SELECTED EXCERPT:
-*-*-

MIPP icon indicating copy to clipboard operation
MIPP copied to clipboard

Lzcnt/popcnt functions?

Open touisteur opened this issue 3 years ago • 4 comments

Hi,

Unless I haven't looked in the right places, there doesn't seem to be any support lane-wise lzcnt or popcount. Is it foreseen in the future or out of scope of this library?

Thanks in advance

touisteur avatar Aug 27 '21 02:08 touisteur

Hi @touisteur,

At this time this feature does not exist. Maybe you can use mipp::sum as a work around until I implement the popcount.

Hope it helps.

kouchy avatar Oct 18 '21 15:10 kouchy

a look at https://github.com/kimwalisch/libpopcnt might be interesting - although i would think, there are different goals:

  • libpopcnt is targeted for big data sizes
  • mipp IMHO should target inlined code for simple data types

@kouchy : don't see how mipp::sum could be any workaround?!

hayguen avatar Oct 22 '21 21:10 hayguen

@hayguen I guess, you would use LUT to convert each byte/nibble to a number of set bits in it, then shuffle/permute and sum till you reach your lane width. Some libraries even do it recursively and optimizer unwinds it quite nicely.

yzazik avatar Oct 24 '21 09:10 yzazik

@yzazik i had found my non-simd solution at https://graphics.stanford.edu/~seander/bithacks.html specifically https://graphics.stanford.edu/~seander/bithacks.html#CountBitsSetParallel , if i remind right benchmarks showed, that it's very near to CPU intrinsic on x64

hayguen avatar Oct 24 '21 11:10 hayguen

-*-*-

INSTRUCTION A: Rewrite the records beginning at the line that has "Devenez centre Alphaline" and stopping after the last line of the records, replacing "Marketing Kit" with "Sales Kit" and leaving everything else as it is.
The records have no connection to the MIPP issue thread.

Data records:
-*-*-

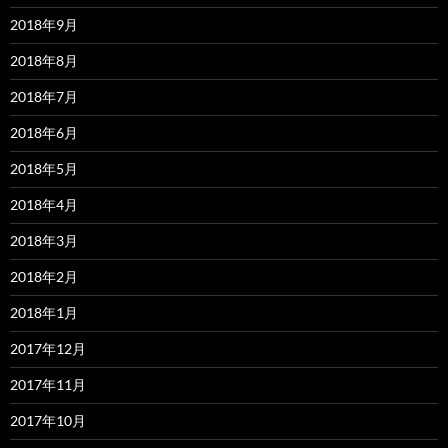
2018年9月
2018年8月
2018年7月
2018年6月
2018年5月
2018年4月
2018年3月
2018年2月
2018年1月
2017年12月
2017年11月
2017年10月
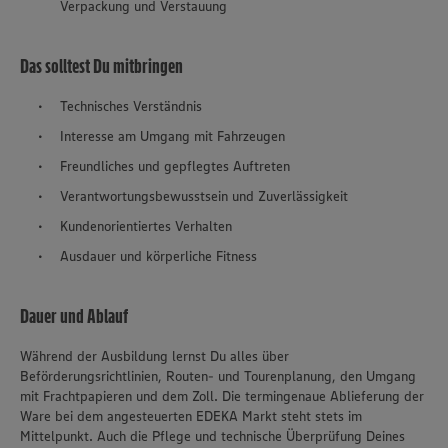
Verpackung und Verstauung
Das solltest Du mitbringen
Technisches Verständnis
Interesse am Umgang mit Fahrzeugen
Freundliches und gepflegtes Auftreten
Verantwortungsbewusstsein und Zuverlässigkeit
Kundenorientiertes Verhalten
Ausdauer und körperliche Fitness
Dauer und Ablauf
Während der Ausbildung lernst Du alles über
Beförderungsrichtlinien, Routen- und Tourenplanung, den Umgang
mit Frachtpapieren und dem Zoll. Die termingenaue Ablieferung der
Ware bei dem angesteuerten EDEKA Markt steht stets im
Mittelpunkt. Auch die Pflege und technische Überprüfung Deines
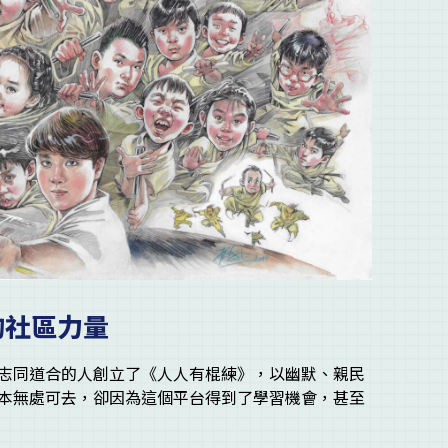
的社區力量
志同道合的人創立了《人人有棍練》，以幽默、親民
本無處可去，卻因為這個平台得到了學習機會，甚至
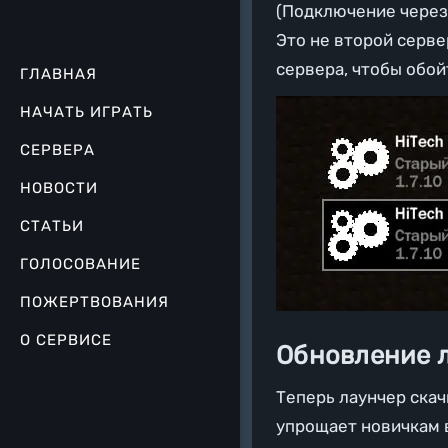
(Подключение через 
Это не второй серве
сервера, чтобы обо
ГЛАВНАЯ
НАЧАТЬ ИГРАТЬ
СЕРВЕРА
НОВОСТИ
СТАТЬИ
ГОЛОСОВАНИЕ
ПОЖЕРТВОВАНИЯ
О СЕРВИСЕ
Обновление 
Теперь лаунчер скач
упрощает новичкам в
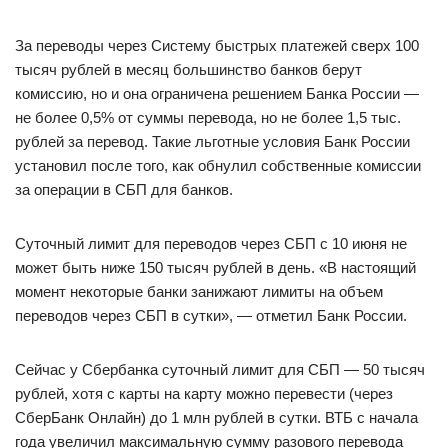
За переводы через Систему быстрых платежей сверх 100
тысяч рублей в месяц большинство банков берут
комиссию, но и она ограничена решением Банка России —
не более 0,5% от суммы перевода, но не более 1,5 тыс.
рублей за перевод. Такие льготные условия Банк России
установил после того, как обнулил собственные комиссии
за операции в СБП для банков.
Суточный лимит для переводов через СБП с 10 июня не
может быть ниже 150 тысяч рублей в день. «В настоящий
момент некоторые банки занижают лимиты на объем
переводов через СБП в сутки», — отметил Банк России.
Сейчас у Сбербанка суточный лимит для СБП — 50 тысяч
рублей, хотя с карты на карту можно перевести (через
СберБанк Онлайн) до 1 млн рублей в сутки. ВТБ с начала
года увеличил максимальную сумму разового перевода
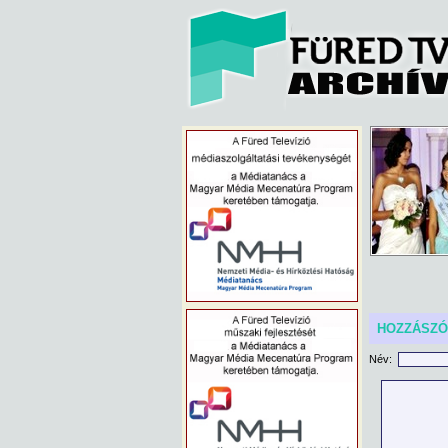
HOZZÁSZ
Név:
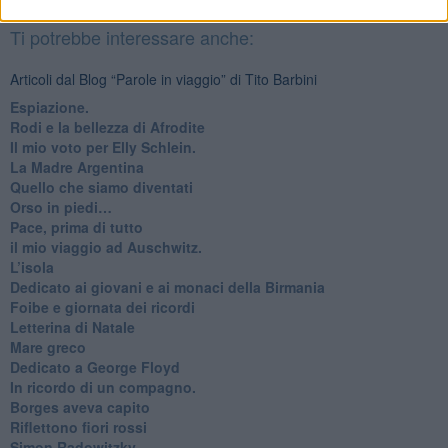
Basta cliccare
QUI
Ti potrebbe interessare anche:
Articoli dal Blog “Parole in viaggio” di Tito Barbini
Espiazione.
Rodi e la bellezza di Afrodite
​Il mio voto per Elly Schlein.
​La Madre Argentina
Quello che siamo diventati
Orso in piedi…
​Pace, prima di tutto
​il mio viaggio ad Auschwitz.
​L’isola
Dedicato ai giovani e ai monaci della Birmania
​Foibe e giornata dei ricordi
Letterina di Natale
Mare greco
​Dedicato a George Floyd
​In ricordo di un compagno.
Borges aveva capito
Riflettono fiori rossi
Simon Radowitzky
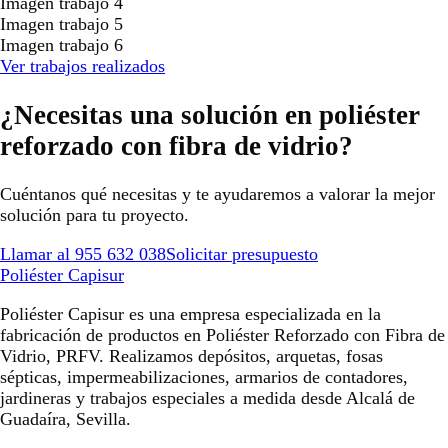
Imagen trabajo 4
Imagen trabajo 5
Imagen trabajo 6
Ver trabajos realizados
¿Necesitas una solución en poliéster
reforzado con fibra de vidrio?
Cuéntanos qué necesitas y te ayudaremos a valorar la mejor
solución para tu proyecto.
Llamar al 955 632 038
Solicitar presupuesto
Poliéster Capisur
Poliéster Capisur es una empresa especializada en la
fabricación de productos en Poliéster Reforzado con Fibra de
Vidrio, PRFV. Realizamos depósitos, arquetas, fosas
sépticas, impermeabilizaciones, armarios de contadores,
jardineras y trabajos especiales a medida desde Alcalá de
Guadaíra, Sevilla.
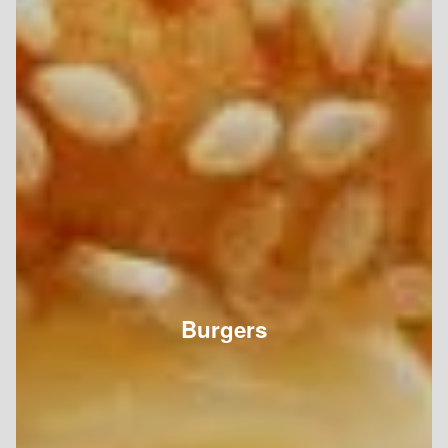
Burgers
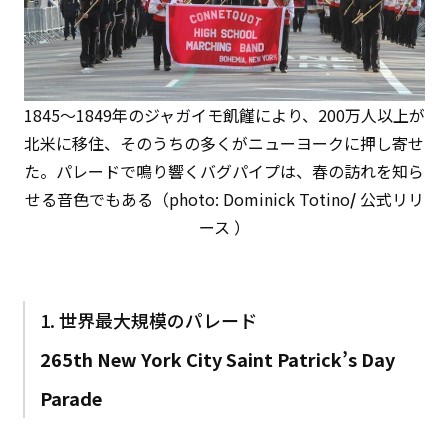
1845〜1849年のジャガイモ飢饉により、200万人以上が
北米に移住、そのうちの多くがニューヨークに押し寄せ
た。パレードで鳴り響くバグパイプは、春の訪れを知ら
せる音色でもある（photo: Dominick Totino
/
公式リリ
ース ）
1. 世界最大規模のパレード
265th New York City Saint Patrick’s Day
Parade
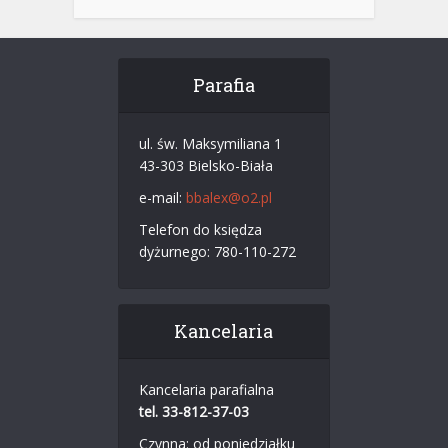
Parafia
ul. św. Maksymiliana 1
43-303 Bielsko-Biała
e-mail:
bbalex@o2.pl
Telefon do księdza
dyżurnego: 780-110-272
Kancelaria
Kancelaria parafialna
tel. 33-812-37-03
Czynna: od poniedziałku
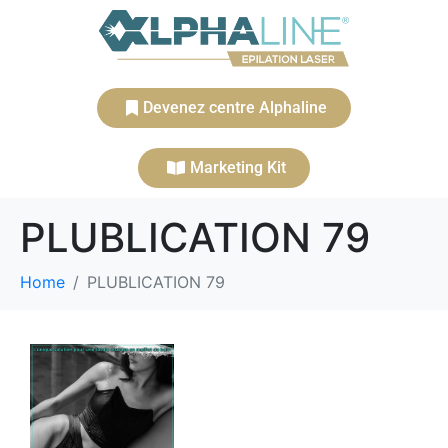
Devenez centre Alphaline
Marketing Kit
PLUBLICATION 79
Home
PLUBLICATION 79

-*-*-

INSTRUCTION B: List the usernames of everyone who posted in the MIPP issue thread.

EXERCISE RESULT A:
Devenez centre Alphaline
Sales Kit
PLUBLICATION 79
Home
PLUBLICATION 79

EXERCISE RESULT B:
touisteur
kouchy
hayguen
yzazik